New research on how global temperatures and rainfall evolve over the next 77 years has concluded that up to half of the world will change by the end of the century.

The research predicted that the climate shift would be so important that we would likely have to remap our planet's climate entirely.

The classification of the climate of Köppen Geiger as the most widely used mapping system categorizes the world into five regions based on temperature, rainfall and seasons: tropical, dry, temperate, continental and polar.

The system was first created by German-Russian climatologist Vladimir Köppin in 1884 and has since been updated many times.

However, the Earth has not undergone such drastic changes as the ones we can expect to see by 2100.

The research says the most worrying thing is that Europe will be more likely to see the "most obvious" changes in the climate zone, according to the study's authors.

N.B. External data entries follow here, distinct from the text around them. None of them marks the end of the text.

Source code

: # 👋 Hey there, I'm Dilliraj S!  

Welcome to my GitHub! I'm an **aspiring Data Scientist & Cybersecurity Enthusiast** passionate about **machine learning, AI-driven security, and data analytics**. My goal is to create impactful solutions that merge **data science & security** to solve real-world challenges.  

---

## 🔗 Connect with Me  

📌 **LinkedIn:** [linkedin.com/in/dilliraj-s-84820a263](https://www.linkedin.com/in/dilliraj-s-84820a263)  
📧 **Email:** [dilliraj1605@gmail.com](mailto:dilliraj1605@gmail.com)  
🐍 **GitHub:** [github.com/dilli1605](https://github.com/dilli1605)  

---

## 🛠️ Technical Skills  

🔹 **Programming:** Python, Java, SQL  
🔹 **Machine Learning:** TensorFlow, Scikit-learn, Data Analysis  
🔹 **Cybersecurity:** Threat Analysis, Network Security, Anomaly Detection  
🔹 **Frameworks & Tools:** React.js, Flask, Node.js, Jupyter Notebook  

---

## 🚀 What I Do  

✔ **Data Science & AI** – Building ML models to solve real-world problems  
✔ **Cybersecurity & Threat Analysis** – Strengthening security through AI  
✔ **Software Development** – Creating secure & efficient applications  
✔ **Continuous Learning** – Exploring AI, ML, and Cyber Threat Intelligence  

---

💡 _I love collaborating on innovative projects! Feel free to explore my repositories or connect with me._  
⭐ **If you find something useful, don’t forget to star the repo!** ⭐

In a summary of their findings published by Indi, the Ankara-based team of academics wrote: "Up to half of Earth's land area is in danger of becoming a different climate zone by the end of the century, with the largest changes expected in Europe and North America."

The statistics do not look good, with significant climate change expected in between 65 and 91 percent of Europe's land area.

This compares with 51 to 66 percent in North America, and 38 to 48 percent worldwide as a whole.

Rising rates of global warming are behind climate change, of course, which are set to accelerate in the coming years and could have a devastating impact on plants and animals.
"The rate of change is expected to accelerate over the twenty-first century, suggesting that endangered species and agricultural practices (also classified in this context) may have less time to adapt to changes in climate zones than previously anticipated," the researchers noted.

Europe is probably expected to get colder, with "the temperate climate zone expanding [on the continent] to the current cold climate zones" by 2100.